Boundary conditions are a required component of the mathematical model to reduce boundary effects. They direct the motion of the flow and determine the behavior of the flowing fluid when it finds an obstacle, such as the geometry (structure) or the boundary of the domain. Numerically, the chosen boundary conditions dictate the values taken by the parameters to make it possible for the solvers to solve the flow differential equations. Different boundary conditions can be used in the flow direction and in the directions transverse to the flow.
One or more Computation Directions to apply the boundary conditions may be selected.
Select the directions where flow should be simulated. To obtain the flow results for all three directions in the result file, it is necessary to choose all three directions. To some extent, checking all directions for the run of the solver prolongs computational time.
Solving linear flow with Darcy Flow results in a 3x3 permeability matrix, which is only filled completely, if all computation directions are selected.
For Darcy Flow, the Boundary Conditions in Longitudinal Direction can be checked to be Periodic or Symmetric (Dirichlet). As Darcy Flow is used for structures with unresolved pores and low permeabilities, no inflow or outflow region should be given. Use symmetric boundary conditions for non-periodic structures if the percentage of solid voxels is high at the inlet. Otherwise, use periodic boundary conditions, as the simulation runtime is much faster.
In Darcy Flow simulations, the average Pressure at the Inlet surface and the average Pressure at the Outlet surface can be defined, where the pressure at outlet must be smaller than the pressure at inlet, since the pressure decreases from inlet to outlet. Select the desired pressure unit from the pull-down menu.
The Boundary Conditions in Transverse Directions can be checked to be Periodic, Symmetric, No-Slip, or Expert.

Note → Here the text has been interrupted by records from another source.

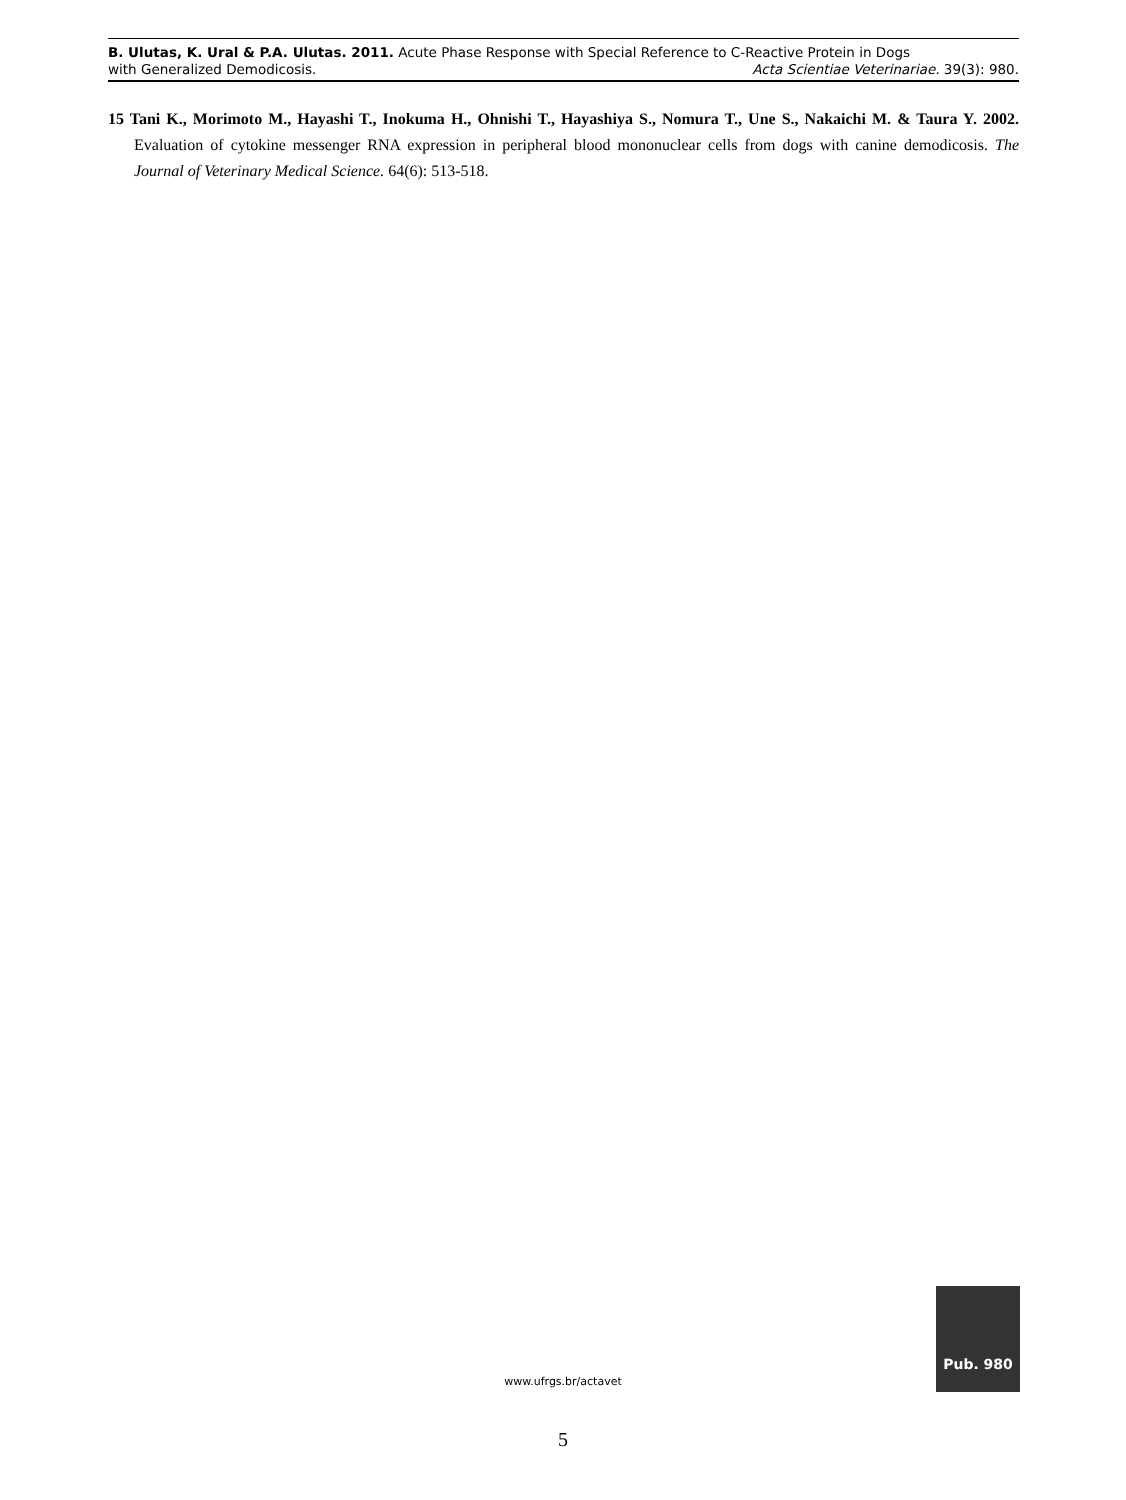B. Ulutas, K. Ural & P.A. Ulutas. 2011. Acute Phase Response with Special Reference to C-Reactive Protein in Dogs
with Generalized Demodicosis. Acta Scientiae Veterinariae. 39(3): 980.
15 Tani K., Morimoto M., Hayashi T., Inokuma H., Ohnishi T., Hayashiya S., Nomura T., Une S., Nakaichi M. & Taura Y. 2002. Evaluation of cytokine messenger RNA expression in peripheral blood mononuclear cells from dogs with canine demodicosis. The Journal of Veterinary Medical Science. 64(6): 513-518.
www.ufrgs.br/actavet
Pub. 980
5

With the default Periodic selected, the process of periodic continuation is internally done during the run of the solver, repeatedly adding the volume structure in the directions transverse to the flow direction. Choosing the appropriate boundary condition depends on the structure’s design.
For example, imagine a structure with a cross-section as shown in (a).

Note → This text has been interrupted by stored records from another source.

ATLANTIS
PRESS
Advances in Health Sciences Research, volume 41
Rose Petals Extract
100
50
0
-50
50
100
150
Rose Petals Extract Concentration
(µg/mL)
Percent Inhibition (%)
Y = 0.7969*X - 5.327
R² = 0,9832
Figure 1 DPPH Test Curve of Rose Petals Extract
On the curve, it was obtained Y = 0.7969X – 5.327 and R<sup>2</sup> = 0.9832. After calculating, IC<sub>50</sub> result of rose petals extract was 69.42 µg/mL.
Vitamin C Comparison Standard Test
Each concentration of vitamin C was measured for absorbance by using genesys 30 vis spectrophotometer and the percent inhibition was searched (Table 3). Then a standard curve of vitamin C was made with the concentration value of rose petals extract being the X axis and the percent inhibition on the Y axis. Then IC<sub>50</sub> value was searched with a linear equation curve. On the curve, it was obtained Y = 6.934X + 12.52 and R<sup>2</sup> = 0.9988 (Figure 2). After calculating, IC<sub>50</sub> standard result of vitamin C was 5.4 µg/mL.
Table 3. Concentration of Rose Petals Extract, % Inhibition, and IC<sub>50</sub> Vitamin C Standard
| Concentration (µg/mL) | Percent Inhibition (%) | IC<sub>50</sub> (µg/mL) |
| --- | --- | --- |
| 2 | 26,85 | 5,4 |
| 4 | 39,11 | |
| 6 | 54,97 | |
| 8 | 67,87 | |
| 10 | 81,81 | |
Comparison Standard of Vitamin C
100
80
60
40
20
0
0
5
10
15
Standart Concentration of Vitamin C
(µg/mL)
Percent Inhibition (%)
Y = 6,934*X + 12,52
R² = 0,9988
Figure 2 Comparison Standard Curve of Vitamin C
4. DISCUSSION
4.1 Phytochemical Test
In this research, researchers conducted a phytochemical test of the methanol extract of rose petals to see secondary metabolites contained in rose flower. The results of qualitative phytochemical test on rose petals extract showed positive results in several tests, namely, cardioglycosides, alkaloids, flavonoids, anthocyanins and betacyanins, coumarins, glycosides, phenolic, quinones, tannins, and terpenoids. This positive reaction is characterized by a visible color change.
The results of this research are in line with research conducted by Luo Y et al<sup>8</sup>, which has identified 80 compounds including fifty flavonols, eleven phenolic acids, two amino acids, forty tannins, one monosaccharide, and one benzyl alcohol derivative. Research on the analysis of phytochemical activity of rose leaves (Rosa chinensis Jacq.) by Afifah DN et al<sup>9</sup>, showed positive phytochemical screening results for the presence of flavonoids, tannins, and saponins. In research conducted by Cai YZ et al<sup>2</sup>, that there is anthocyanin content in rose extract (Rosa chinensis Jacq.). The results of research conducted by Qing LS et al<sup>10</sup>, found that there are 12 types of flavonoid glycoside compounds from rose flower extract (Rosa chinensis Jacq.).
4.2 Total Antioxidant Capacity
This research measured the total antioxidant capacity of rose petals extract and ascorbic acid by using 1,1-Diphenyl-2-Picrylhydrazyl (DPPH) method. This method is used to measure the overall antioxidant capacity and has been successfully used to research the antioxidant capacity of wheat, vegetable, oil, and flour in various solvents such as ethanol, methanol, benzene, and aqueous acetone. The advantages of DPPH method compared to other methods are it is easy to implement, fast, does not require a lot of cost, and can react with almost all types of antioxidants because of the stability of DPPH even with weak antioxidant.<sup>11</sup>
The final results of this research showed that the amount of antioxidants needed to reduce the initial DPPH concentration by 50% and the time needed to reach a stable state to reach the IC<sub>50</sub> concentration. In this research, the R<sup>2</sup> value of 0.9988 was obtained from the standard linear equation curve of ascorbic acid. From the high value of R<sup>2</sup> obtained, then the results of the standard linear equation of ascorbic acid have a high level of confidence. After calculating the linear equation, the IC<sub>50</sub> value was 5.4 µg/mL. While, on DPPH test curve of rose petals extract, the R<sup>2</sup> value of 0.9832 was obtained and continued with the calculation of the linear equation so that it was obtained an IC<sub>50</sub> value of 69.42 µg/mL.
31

If the expected pattern of the geometry is repeated in both transverse directions (b), the flow is computed with periodic boundary conditions.
If instead the geometry has mirror symmetry (c), symmetric boundary conditions are taken.
If the structure is encased in a closed wall (d), the no-slip boundary conditions are used in transverse directions.
The boundary conditions in the two directions transverse to the flow can also be set to be different by checking Expert boundary conditions. For example, when the fluid is chosen to flow in the Z-direction, the boundary conditions could be chosen to be No-slip in X-direction and Symmetric in the Y-direction. For Darcy Flow additionally to Periodic, Symmetric and No-Slip also No-Slip (fixed domain size) is available.
When No-Slip is used, the solver internally adds a one-voxel layer in the required direction and solves with periodic boundary conditions. That effectively is equivalent to solve the structure with casing in two ends in the direction of interest. So, the size of computation in this direction becomes n+1. However, if changing the computational size is not preferable, using No-Slip (fixed domain size) can avoid that, then the first layer of the structure is replaced by an impermeable material. Using the EJ solver runtimes are usually faster with No-Slip (fixed domain size) than with only No-Slip.